Обсуждение: How to do A union (B - ( A intersect B )) or sort of :-)
Hi. Sorry for the subject, but I knew no words to describe it better. I will try to explain First a more general question: is there any clever way to do two selects A and B and then return the result A union ( B \ (A intersect B)) ( \ is "set subtraction") Any ideas besides writing the explicit queries? I guess one has to lock the table to get the same result on both selects unless one can cache the result of A and B so you don't run it twice? Then the actual problem at hand, which with extra details might result in another solution then the one from above. A looks like select a.id,a.name,true from X B looks like select b.id,b.name,false from Y can one then use the differences in boolean values in some clever way, like OR operation?
A B <gentosaker@gmail.com> writes: > Sorry for the subject, but I knew no words to describe it better. > I will try to explain > First a more general question: is there any clever way to do two > selects A and B and then return the result > A union ( B \ (A intersect B)) ( \ is "set subtraction") Ummm ... isn't that just a UNION? Anyway, SQL's features for this sort of thing are described here: http://www.postgresql.org/docs/9.0/static/queries-union.html > Any ideas besides writing the explicit queries? I guess one has to > lock the table to get the same result on both selects unless one can > cache the result of A and B so you don't run it twice? Both arms of a UNION or similar query would be reading the table with the same snapshot, so there wouldn't be any need for a lock to get consistent results. You may also need to spend some time reading http://www.postgresql.org/docs/9.0/static/mvcc.html regards, tom lane
Am 04.11.2010 20:53, schrieb A B: > First a more general question: is there any clever way to do two > selects A and B and then return the result > A union ( B \ (A intersect B)) ( \ is "set subtraction") > > Any ideas besides writing the explicit queries?
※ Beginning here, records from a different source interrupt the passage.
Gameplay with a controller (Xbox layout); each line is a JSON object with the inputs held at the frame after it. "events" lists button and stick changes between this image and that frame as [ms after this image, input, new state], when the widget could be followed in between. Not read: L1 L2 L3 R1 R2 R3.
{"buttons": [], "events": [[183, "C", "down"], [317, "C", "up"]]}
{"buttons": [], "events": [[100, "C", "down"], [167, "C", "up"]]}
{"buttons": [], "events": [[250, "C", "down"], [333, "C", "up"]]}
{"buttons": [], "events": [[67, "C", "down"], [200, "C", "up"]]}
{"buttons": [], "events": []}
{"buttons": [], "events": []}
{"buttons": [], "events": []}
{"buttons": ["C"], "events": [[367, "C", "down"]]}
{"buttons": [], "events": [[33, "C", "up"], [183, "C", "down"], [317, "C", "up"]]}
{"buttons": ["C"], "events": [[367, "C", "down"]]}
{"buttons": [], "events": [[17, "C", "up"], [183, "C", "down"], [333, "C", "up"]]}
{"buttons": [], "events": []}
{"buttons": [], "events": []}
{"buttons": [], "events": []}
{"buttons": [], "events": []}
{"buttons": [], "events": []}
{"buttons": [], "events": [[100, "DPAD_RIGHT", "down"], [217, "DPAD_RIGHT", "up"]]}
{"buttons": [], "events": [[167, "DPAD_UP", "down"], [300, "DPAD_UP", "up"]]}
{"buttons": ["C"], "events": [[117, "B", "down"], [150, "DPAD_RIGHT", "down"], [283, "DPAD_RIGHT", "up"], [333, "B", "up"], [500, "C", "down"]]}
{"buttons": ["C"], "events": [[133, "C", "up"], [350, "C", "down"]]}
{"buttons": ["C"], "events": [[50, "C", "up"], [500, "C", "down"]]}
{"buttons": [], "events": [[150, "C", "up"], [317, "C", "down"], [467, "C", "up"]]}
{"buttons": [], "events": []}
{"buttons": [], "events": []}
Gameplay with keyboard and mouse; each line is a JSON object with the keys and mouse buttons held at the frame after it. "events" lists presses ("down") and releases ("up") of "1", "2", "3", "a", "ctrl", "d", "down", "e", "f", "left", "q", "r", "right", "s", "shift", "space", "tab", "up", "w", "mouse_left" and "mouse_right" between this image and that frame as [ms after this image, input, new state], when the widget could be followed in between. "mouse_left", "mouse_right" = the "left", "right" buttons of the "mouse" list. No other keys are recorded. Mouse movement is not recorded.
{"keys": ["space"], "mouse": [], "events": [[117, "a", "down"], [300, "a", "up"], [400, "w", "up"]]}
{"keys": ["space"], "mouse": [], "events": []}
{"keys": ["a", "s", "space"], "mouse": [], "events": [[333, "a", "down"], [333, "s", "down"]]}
I guess one has to > lock the table to get the same result on both selects unless one can > cache the result of A and B so you don't run it twice? > > Then the actual problem at hand, which with extra details might result > in another solution then the one from above. > > A looks like select a.id,a.name,true from X > B looks like select b.id,b.name,false from Y ( A intersect B ) is allways the empty set because of the boolean column, isn't it? Even if there were tupels (a.id, a.name) = (b.id, b.name) still (a.id, a.name, TRUE) <> (b.id, b.name, FALSE) because of TRUE <> FALSE So ( A intersect B ) = () Therefore ( B \ () ) = B So you end up with A union B as Tom said. The clever way to do the stuff w/o to many A- and B-subselects may be to create two temporary views and use those. There might be a performance loss though.